TEXT TO READ -
Start by identifying what gap the pension plan is meant to fill. If you want corpus growth, NPS or pension ULIPs may be a better fit. If you want guaranteed retirement income, immediate annuities can make more sense. Retirees should also compare alternatives like Senior Citizens’ Savings Scheme (SCSS), Fixed Deposits (FDs), Reserve Bank of India (RBI) bonds, and debt mutual funds before locking money into an annuity.

2. Check Existing Coverage

Before buying another pension plan, see what you already have through the Employees' Provident Fund (EPF), NPS, or Public Provident Fund (PPF). If those already give you enough retirement corpus or income support, an extra pension plan may just add cost and keep your income tied up unnecessarily. The real question is whether you need more accumulation or just income certainty.

3. Evaluate Tax Impact

Tax treatment matters a lot here. In insurance pension plans, only part of the lump sum is tax-free, and annuity income is fully taxable. NPS is usually more tax-efficient because it allows a larger tax-free withdrawal at retirement and offers an additional deduction under Section 80CCD(1B). Tax efficiency can significantly change the outcome.

PROVIDED ENTRIES -
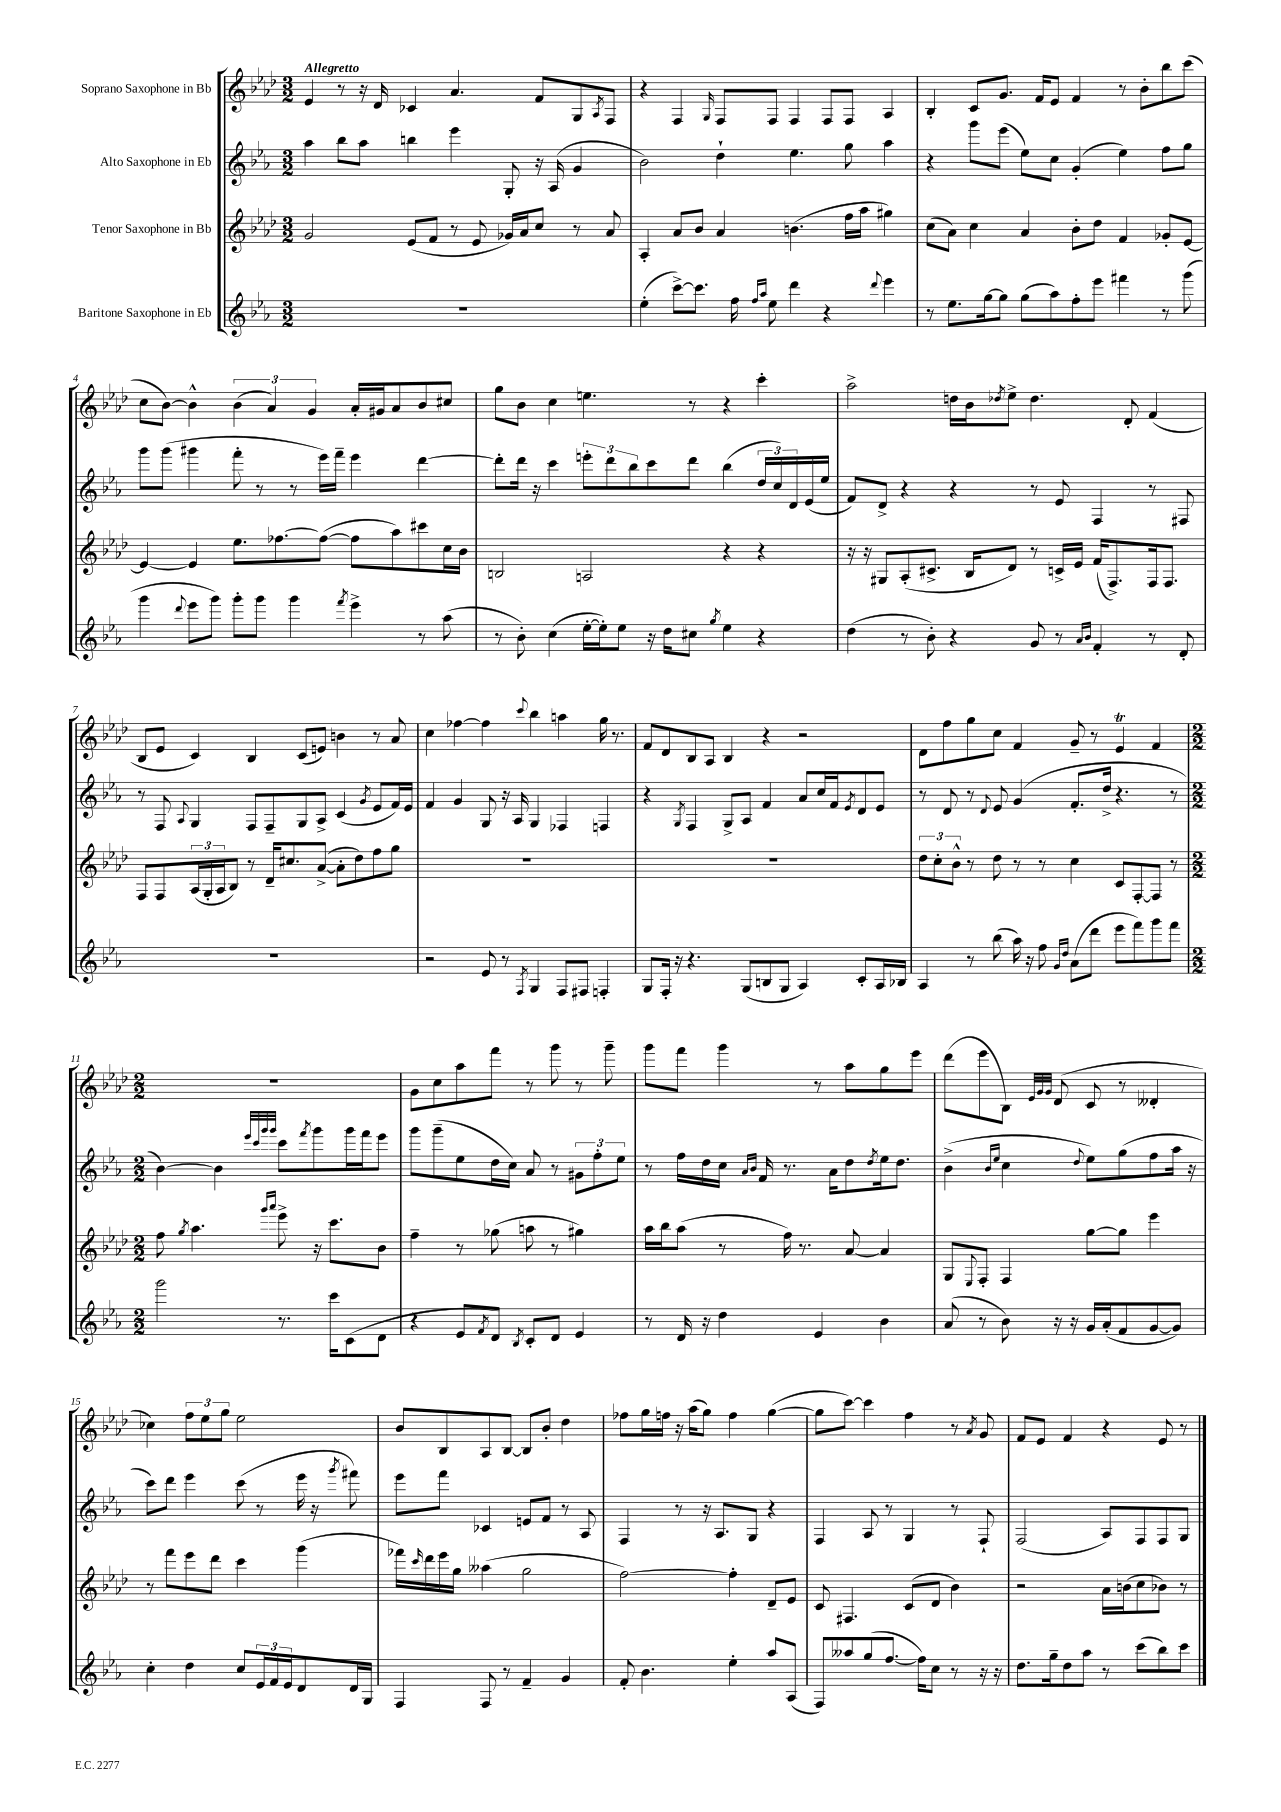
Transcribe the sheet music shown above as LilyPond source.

<<
\new StaffGroup <<
\new Staff = "s0" \with { instrumentName = "Soprano Saxophone in Bb" } {
    \clef treble \key aes \major \numericTimeSignature \time 3/2 \tempo "Allegretto"
    ees'4 r8 r16 des'16 ces'4 aes'4. f'8 g8 \acciaccatura { aes8 } f8 |
    r4 f4 \grace { g16 } f8 f8 f4 f8 f8 aes4 |
    bes4-. c'8 g'8. f'16 ees'8 f'4 r8 bes'8-. bes''8 c'''8( |
    c''8 bes'8~) bes'4-^ \tuplet 3/2 { bes'4( aes'4) g'4 } aes'16-. gis'16 aes'8 bes'8 cis''8 |
    g''8 bes'8 c''4 e''4. r8 r4 c'''4-. |
    aes''2-> d''16 bes'16 \acciaccatura { des''8 } ees''8-> des''4. des'8-. f'4( |
    bes8 ees'8 c'4) bes4 c'8( e'8) b'4 r8 aes'8 |
    c''4 fes''4~ fes''4 \appoggiatura { c'''8 } bes''4 a''4 g''16 r8. |
    f'8 des'8 bes8 aes8 bes4 r4 r2 |
    des'8 f''8 g''8 c''8 f'4 g'8-- r8 ees'4\trill f'4 |
    \numericTimeSignature \time 2/2 R1 |
    g'8 c''8 aes''8 f'''8 r8 g'''8 r8 g'''8-- |
    g'''8 f'''8 g'''4 r8 aes''8 g''8 ees'''8 |
    des'''8( ees'''8 bes8) \grace { ees'32 g'32 g'32 } des'8( c'8 r8 deses'4-. |
    ces''4) \tuplet 3/2 { f''8 ees''8 g''8 } ees''2 |
    bes'8 bes8 aes8 bes8~ bes8 bes'8-. des''4 |
    fes''8 g''16 f''16 r16 aes''16( g''8) f''4 g''4~( |
    g''8 c'''8~) c'''4 f''4 r8 \acciaccatura { aes'8 } g'8 |
    f'8 ees'8 f'4 r4 ees'8 r8 \bar "|." |
}
\new Staff = "s1" \with { instrumentName = "Alto Saxophone in Eb" } {
    \clef treble \key ees \major \numericTimeSignature \time 3/2
    aes''4 bes''8 aes''8 b''4 ees'''4 g8-. r16 aes16( g'4 |
    bes'2) d''4-! ees''4. g''8 aes''4 |
    r4 g'''8 ees'''8( ees''8) c''8 g'4-.( ees''4) f''8 g''8 |
    g'''8 g'''8( gis'''4 f'''8-. r8 r8 ees'''16) f'''16-- ees'''4 d'''4~ |
    d'''8-. d'''16 r16 c'''4 \tuplet 3/2 { e'''8-. d'''8 bes''8 } c'''8 d'''8 bes''4( \tuplet 3/2 { d''16 c''16) d'16 } ees'16( ees''16 |
    f'8) d'8-> r4 r4 r8 ees'8 f4 r8 fis8 |
    r8 f8 \appoggiatura { aes8 } g4 f8 f8-- g8 aes8-> c'4( \acciaccatura { g'8 } ees'8 f'16) ees'16 |
    f'4 g'4 g8 r16 aes16 g4 fes4 f4 |
    r4 \acciaccatura { g8 } f4 g8-> aes8 f'4 aes'8 c''16 f'16 \acciaccatura { ees'8 } d'8 ees'8 |
    r8 d'8 r8 \appoggiatura { d'8 } ees'8 g'4( f'8.-. d''16-> r4. r8 |
    \numericTimeSignature \time 2/2 bes'4~) bes'4 \grace { ees'''32 c'''32 g'''32 g'''32 } c'''8 \acciaccatura { f'''8 } g'''8 g'''16 f'''16 ees'''8 |
    g'''8 g'''8--( ees''8 d''16 c''16) aes'8 r8 \tuplet 3/2 { gis'8 f''8-. ees''8 } |
    r8 f''16 d''16 c''16 \grace { aes'16 bes'16 } f'16 r8. aes'16 d''8 \acciaccatura { d''8 } ees''16 d''8. |
    bes'4->( \grace { bes'16 ees''16 } c''4 \appoggiatura { d''8 } ees''8) g''8( f''8 aes''16 r16 |
    c'''8) d'''8 ees'''4 c'''8( r8 ees'''16 r16 \acciaccatura { g'''8 } fis'''8) |
    ees'''8 f'''8 ces'4 e'8 f'8 r8 aes8 |
    f4 r8 r16 aes8. g8 r4 |
    f4 aes8 r8 g4 r8 f8-! |
    f2( aes8) f8 f8 g8 \bar "|." |
}
\new Staff = "s2" \with { instrumentName = "Tenor Saxophone in Bb" } {
    \clef treble \key aes \major \numericTimeSignature \time 3/2
    g'2 ees'8( f'8 r8 ees'8 ges'16) aes'16 c''8 r8 aes'8 |
    aes4-. aes'8 bes'8 aes'4 b'4.( f''16 aes''16 gis''4) |
    c''8( aes'8) c''4 aes'4 bes'8-. des''8 f'4 ges'8-. ees'8~ |
    ees'4~ ees'4 ees''8. fes''8.~ fes''8~( fes''8 aes''8) cis'''8 c''16 bes'16 |
    b2 a2 r4 r4 |
    r16 r16 gis8 aes8-.( cis'8.-> bes16 des'8) r8 c'16-> ees'16 f'16( f8.->) f16 f8. |
    f8 f8 \tuplet 3/2 { aes16( g16-. aes16 } bes8) r8 des'16-- cis''8. aes'8~->( aes'8-. des''8) f''8 g''8 |
    R1. |
    R1. |
    \tuplet 3/2 { des''8 c''8-. bes'8-^ } r8 des''8 r8 r8 c''4 c'8 f8~-. f8 r8 |
    \numericTimeSignature \time 2/2 f''8 \acciaccatura { g''8 } aes''4. \grace { g'''16 aes'''16 } ees'''8-> r16 c'''8. bes'8 |
    f''4-- r8 ges''8( a''8 r8 gis''4) |
    aes''16 bes''16 aes''8( r8 f''16) r8. aes'8~ aes'4 |
    g8 \appoggiatura { ees8 } f8-. f4 g''8~ g''8 ees'''4 |
    r8 f'''8 ees'''8 des'''8 c'''4 g'''4( |
    fes'''16) \grace { c'''16 } des'''16 ees'''16 g''16 aeses''4( g''2 |
    f''2~) f''4-. des'8-- ees'8 |
    c'8 fis4. c'8( des'8 bes'4) |
    r2 aes'16 b'16( c''8 bes'8) r8 \bar "|." |
}
\new Staff = "s3" \with { instrumentName = "Baritone Saxophone in Eb" } {
    \clef treble \key ees \major \numericTimeSignature \time 3/2
    R1. |
    ees''4-.( c'''8~->) c'''8. f''16 \grace { f''16 aes''16 } ees''8 d'''4 r4 \appoggiatura { d'''8 } ees'''4 |
    r8 ees''8. g''16~ g''8 g''8( aes''8) f''8-. ees'''8 fis'''4 r8 g'''8( |
    g'''4 \appoggiatura { d'''8 } ees'''8 g'''8) g'''8-. g'''8 g'''4 \acciaccatura { f'''8 } ees'''4-> r8 aes''8( |
    r8 bes'8-.) c''4( ees''16~-. ees''16-.) ees''8 r16 d''16 cis''8 \acciaccatura { g''8 } ees''4 r4 |
    d''4( r8 bes'8-.) r4 g'8 r8 \grace { aes'16 bes'16 } f'4-. r8 d'8-. |
    R1. |
    r2 ees'8 r8 \acciaccatura { f8 } g4 f8 fis8 f4-. |
    g8 f16-. r16 r4. g8( b8 g8 aes4) c'8-. aes16 bes16 |
    aes4 r8 bes''8( aes''16) r16 f''8 \grace { g'16 d''16 } aes'8( d'''8 ees'''8 f'''8) g'''8 f'''8 |
    \numericTimeSignature \time 2/2 g'''2 r8. c'''16 c'8( d'8 |
    r4 ees'8 \acciaccatura { f'8 } d'8) \acciaccatura { bes8 } c'8-. d'8 ees'4 |
    r8 d'16 r16 d''4 ees'4 bes'4 |
    aes'8( r8 bes'8) r16 r16 g'16 aes'16-.( f'8 g'8~ g'8) |
    c''4-. d''4 c''8 \tuplet 3/2 { ees'16 f'16 ees'16 } d'8 d'16 g16 |
    f4 f8 r8 f'4-- g'4 |
    f'8-. bes'4. ees''4-. aes''8 aes8( |
    f8) aeses''8 g''8( f''8.~ f''16) c''8 r8 r16 r16 |
    d''8. g''16-- d''8 aes''8 r8 c'''8( bes''8) c'''8 \bar "|." |
}
>>
>>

TO-DO LIST -
(a) Show each line of the rows that contains the string "time". Case counts.
(b) Resume the pension plan text after its last sentence.

ANSWERS FOR THE EXERCISE -
(a)
    \clef treble \key aes \major \numericTimeSignature \time 3/2 \tempo "Allegretto"
    \numericTimeSignature \time 2/2 R1 |
    \clef treble \key ees \major \numericTimeSignature \time 3/2
    \numericTimeSignature \time 2/2 bes'4~) bes'4 \grace { ees'''32 c'''32 g'''32 g'''32 } c'''8 \acciaccatura { f'''8 } g'''8 g'''16 f'''16 ees'''8 |
    \clef treble \key aes \major \numericTimeSignature \time 3/2
    \numericTimeSignature \time 2/2 f''8 \acciaccatura { g''8 } aes''4. \grace { g'''16 aes'''16 } ees'''8-> r16 c'''8. bes'8 |
    \clef treble \key ees \major \numericTimeSignature \time 3/2
    \numericTimeSignature \time 2/2 g'''2 r8. c'''16 c'8( d'8 |

(b)
4. Consider Liquidity

Pension plans are not very flexible. If you exit early, especially in the initial years, surrender values are often much lower than the premiums paid. ULIP-based pension plans also come with lock-ins and charges. So if you need the money in 5–10 years, a pension plan is usually not the right fit.

5. Look at Annuity Options

Not all annuities work the same way. A life-only annuity usually gives the highest monthly payout, but payments stop on death. A return-of-purchase-price option gives a lower income, but your nominee gets the premium back. Joint-life annuities help if a spouse depends on the income. Pick based on who needs the money and for how long.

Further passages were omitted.